Hi,
I have been attempting to create a synthetic data set with a ground truth. I am basing this ground truth from real samples. To this end, I aligned some PE75 RNASeq libraries with STAR, and passing it through RSEM (version 1.3.3) for read simulation. However, at the read simulation step, I get the following error:
Refs.loadRefs finished!
rsem-simulate-reads: simulation.cpp:113: void simulate(char*, char*) [with ReadType = PairedEndReadQ; ModelType = PairedEndQModel]: Assertion `denom > EPSILON' failed.
Aborted
There were now previous errors in the STAR alignment nor the RSEM calculate expression steps.
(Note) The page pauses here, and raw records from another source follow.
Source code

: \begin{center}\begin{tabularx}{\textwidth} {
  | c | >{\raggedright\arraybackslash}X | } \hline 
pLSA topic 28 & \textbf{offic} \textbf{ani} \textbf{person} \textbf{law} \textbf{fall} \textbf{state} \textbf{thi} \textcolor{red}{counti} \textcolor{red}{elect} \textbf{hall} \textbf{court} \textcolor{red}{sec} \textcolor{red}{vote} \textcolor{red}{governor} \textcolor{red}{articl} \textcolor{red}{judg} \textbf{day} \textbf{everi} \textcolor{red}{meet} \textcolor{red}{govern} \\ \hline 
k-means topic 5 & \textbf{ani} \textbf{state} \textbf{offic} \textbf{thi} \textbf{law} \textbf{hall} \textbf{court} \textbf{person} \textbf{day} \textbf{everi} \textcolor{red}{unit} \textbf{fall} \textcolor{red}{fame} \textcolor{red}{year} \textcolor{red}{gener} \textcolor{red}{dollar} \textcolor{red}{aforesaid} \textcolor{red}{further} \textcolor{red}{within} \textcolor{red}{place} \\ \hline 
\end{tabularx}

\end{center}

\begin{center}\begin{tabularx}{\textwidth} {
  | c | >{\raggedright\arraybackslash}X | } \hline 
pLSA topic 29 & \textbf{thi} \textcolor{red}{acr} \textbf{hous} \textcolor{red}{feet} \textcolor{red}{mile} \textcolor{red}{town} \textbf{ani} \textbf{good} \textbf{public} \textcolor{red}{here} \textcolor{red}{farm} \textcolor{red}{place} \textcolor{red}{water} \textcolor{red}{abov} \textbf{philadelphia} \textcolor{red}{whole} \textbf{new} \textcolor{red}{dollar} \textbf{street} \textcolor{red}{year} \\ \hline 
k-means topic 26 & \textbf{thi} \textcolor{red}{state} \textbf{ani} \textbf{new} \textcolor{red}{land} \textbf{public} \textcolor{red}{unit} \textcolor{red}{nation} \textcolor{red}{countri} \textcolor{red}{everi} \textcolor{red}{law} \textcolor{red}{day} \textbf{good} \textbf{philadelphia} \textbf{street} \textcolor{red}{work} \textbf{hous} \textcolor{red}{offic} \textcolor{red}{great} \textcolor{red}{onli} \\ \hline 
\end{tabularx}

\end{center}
To this effect, here is what I did:
# STAR alignment
STAR \
--readFilesIn r1.fq.gz r2.fq.gz \
--genomeDir ~/ref/hs \
--outFileNamePrefix for_sim. \
--twopassMode Basic \
--runThreadN 16 \
--readFilesCommand zcat \
--sjdbGTFfile Homo_sapiens.GRCh38.95.gtf \
--quantMode TranscriptomeSAM \
--outFilterType BySJout \
--outSAMtype BAM SortedByCoordinate \
--outReadsUnmapped Fastx
# RSEM reference build
rsem-prepare-reference \
--gtf Homo_sapiens.GRCh38.95.gtf \
Homo_sapiens.GRCh38.dna.primary_assembly.fa \
Homo_sapiens.GRCh38.dna.primary_assembly
# RSEM calculate expression to create a "ground truth" transcriptomic profile
rsem-calculate-expression \
-p 4 \
--paired-end \
--bam \
--no-bam-output \
--estimate-rspd \
--append-names \
--calc-ci \
--single-cell-prior \
for_sim.Aligned.toTranscriptome.out.bam \
Homo_sapiens.GRCh38.dna.primary_assembly \
for_sim.Aligned.toTranscriptome;
# RSEM read simulation
rsem-simulate-reads \
Homo_sapiens.GRCh38.dna.primary_assembly \
for_sim.Aligned.toTranscriptome.stat/for_sim.Aligned.toTranscriptome.model \
for_sim.Aligned.toTranscriptome.results \
0.5 \
10000000 \
sim_10m \
--seed 0
What exactly is the problem? I see in the code that denom accumulates theta, which (at 0.5) is greater than the EPSILON defined in utils.h at 1e-300. The only thing I could think of is that denom is initialized to 0, and the function is skipping the loop that increments denom with theta. But I'm not sure why it would be doing this.